◆ DIRECTIONS FOR THIS TASK
Copy the lines below word for word, skipping any image.

======== SUPPLIED DATA ========

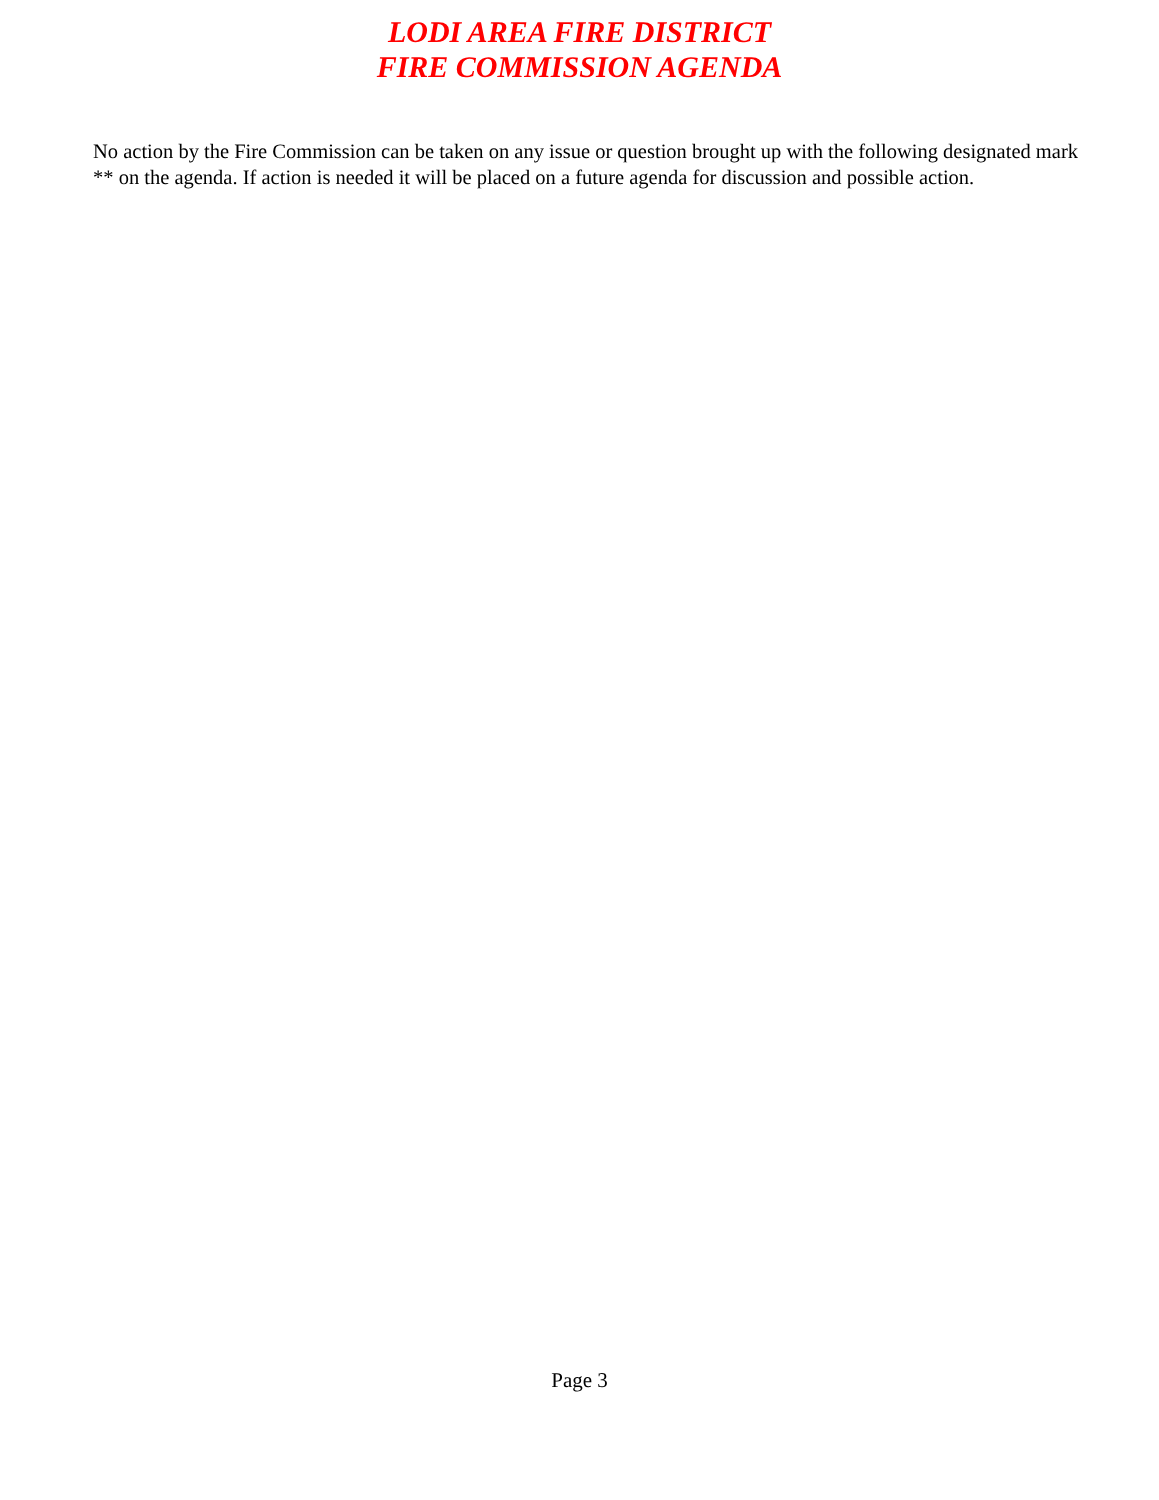LODI AREA FIRE DISTRICT
FIRE COMMISSION AGENDA
No action by the Fire Commission can be taken on any issue or question brought up with the following designated mark ** on the agenda. If action is needed it will be placed on a future agenda for discussion and possible action.
Page 3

========

◆ RESPONSE AREA
LODI AREA FIRE DISTRICT
FIRE COMMISSION AGENDA
No action by the Fire Commission can be taken on any issue or question brought up with the following designated mark ** on the agenda. If action is needed it will be placed on a future agenda for discussion and possible action.
Page 3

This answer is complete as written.